Yeni retorik Yasin Hayal’leri, Ogün Samast’ları vb . yarattı. Trabzon yeni bir kimlikle anılır oldu. Şehrin binlerce yıllık tarihine ihanet edildi. Bölgede yaşayan kadim halkların izlerini taşıyan neredeyse bütün eserler sistematik bir şekilde yok edildi. Yerleşik halkların tarihi sanki hiç yokmuşçasına inkar edildi. İbadethaneleri camilere çevrildi. Tarih silinmeye çalışıldı.
Tarihe yapılan bu saldırı sonuç verdi. Var olan eserler ise yok edilemeyen ve halkın sahip çıktığı ve fazla görünür eserlerdir. Bunlardan en önemlilerinden biri de Ayasofya Kilisesi’dir. O da son dönem politikalarına kurban edilerek diğer kiliseler gibi camiye çevrildi.
Ama mızrak çuvala sığmıyor. Ne kadar saklamaya çalışsan da binlerce yıllık bir tarihi olan kent kendi kimliğini bir şekilde saklıyor işte. Zamanı gelince ben buradayım diyor. Trabzon Pazarkapı mahallesinde yapılmak istenen çok katlı otopark için yapılan kazılarda Roma dönemine ve geç Bizans dönemine ait kalıntılara rastlandı. Yapılan çalışmalar bu mevkinin eski bir ticaret limanı olduğu 5 bin metrekareye yayılan alanda süren kazılarda Roma İmparatoru Hadrianus ile Geç Bizans Dönemine ait yapılara ulaşıldı.

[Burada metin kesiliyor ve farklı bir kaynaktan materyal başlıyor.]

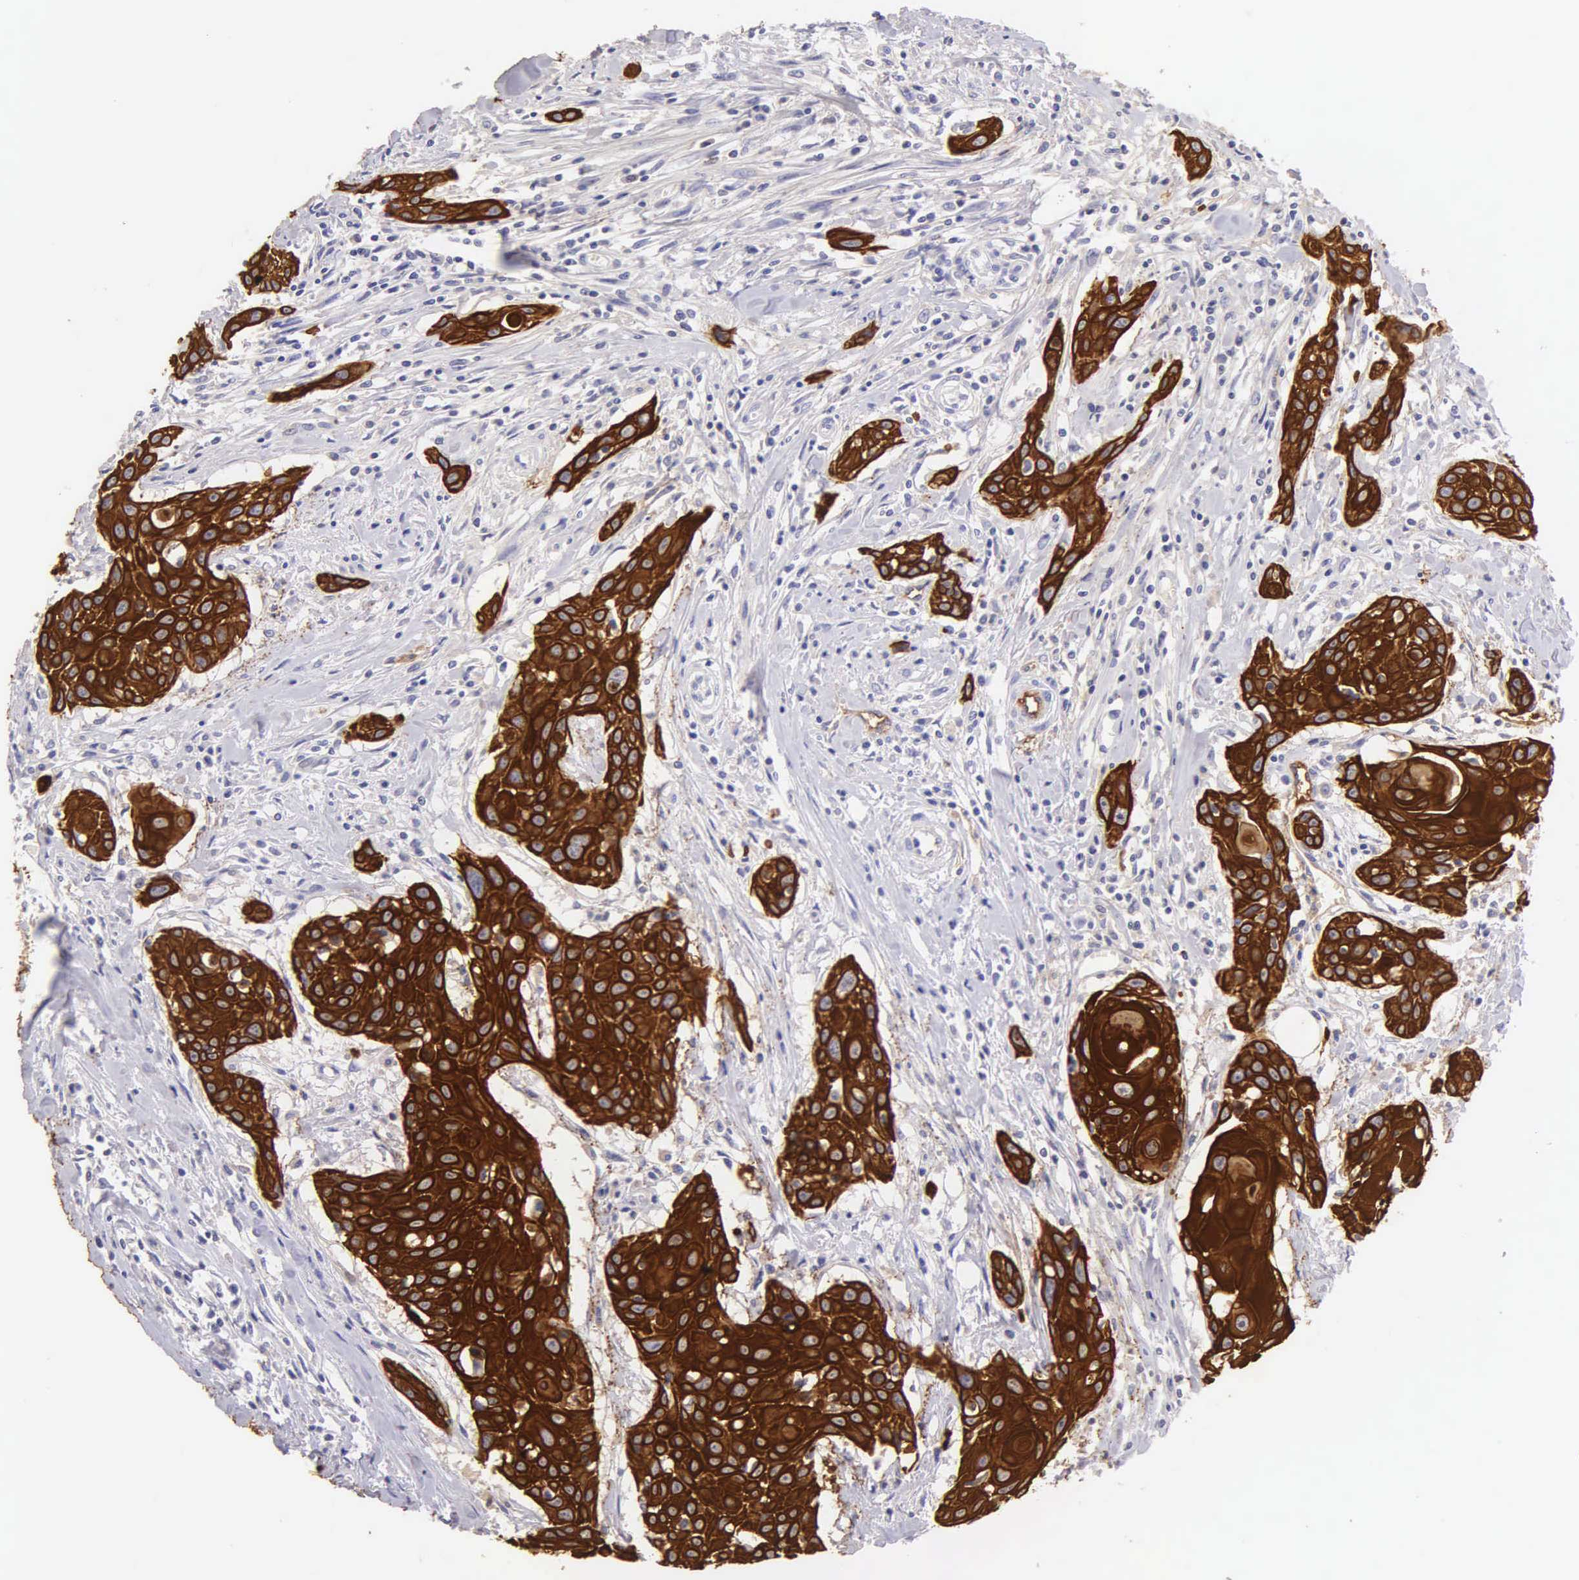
{"staining": {"intensity": "strong", "quantity": ">75%", "location": "cytoplasmic/membranous"}, "tissue": "head and neck cancer", "cell_type": "Tumor cells", "image_type": "cancer", "snomed": [{"axis": "morphology", "description": "Squamous cell carcinoma, NOS"}, {"axis": "morphology", "description": "Squamous cell carcinoma, metastatic, NOS"}, {"axis": "topography", "description": "Lymph node"}, {"axis": "topography", "description": "Salivary gland"}, {"axis": "topography", "description": "Head-Neck"}], "caption": "Protein staining by immunohistochemistry reveals strong cytoplasmic/membranous positivity in approximately >75% of tumor cells in metastatic squamous cell carcinoma (head and neck). (IHC, brightfield microscopy, high magnification).", "gene": "KRT17", "patient": {"sex": "female", "age": 74}}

Milattan sonra 117-128 yılları arasında Roma İmparatoru Hadrianus Dönemi’ne ait olduğu düşünülen şehrin ilk sur duvarının güneydoğu köşesinin bir bölümü, aynı döneme ait bir örme sütun ile Geç Bizans Dönemi olarak bilinen 1460 yılına tarihlendirilen hendek duvarı gün yüzüne çıkarıldı.
Kazılarda ayrıca, Roma döneminde yapılmış evlerin çatısına ait kiremit ile çömlek parçalarına ulaşıldı.
Uzmanlar, alanın tarihte bölgenin ticarethane ve yerleşim yeri olduğu görüşünde birleşti.
Kazıdıkça inkar edilen tarihini ortaya çıkaran şehir Trabzon’un değil aynı zamanda tüm bölgenin tarihi ve kültürel yapısı ile ilgili bilgileri bizlere tekrardan sunuyor. Ama sıkıntı bu kalıntıların bulunduğu yerde bir taraftan kazı işlemleri sürerken bir taraftan da otopark inşaatı devam ediyor.
Doğal ve Tarihi Değerleri Koruma Dernek Başkanı Yrd. Doç. Dr. Coşkun Erüz, yaptığı açıklamada burada bu kazı çalışması yapılırken bu eserleri tesadüfen keşfettiklerini söyledi. Yani hiçbir resmi kurum yetkilisinin böyle bir yerde yapılan inşaat kazısının başında resmi bir kurum yetkilisi yoktu. Bu bize kentin tarihi geçmişinin, yönetenlerin ne kadar da umurlarında olduğunu gösteriyor.
Trabzon kentinin bir arkeolojik çalışmayı hakettiğini bu tesadüfler göstermiştir. Belediyenin yaptığı alt yapı çalışmalarında bile tarihle yüzleşilen bir şehir için çok geç olmadan bu çalışmaların yapılması gerekiyor.
Belediye ve devlet kurumları fark edilmedikçe bu eserlerin üzerine sadece beton döküyorlar. Uygarlıktan anladıkları sadece bu. Yazık olmadan Trabzon’un tarihine sahip çıkma vaktidir. Hatta çok geç kalınmıştır.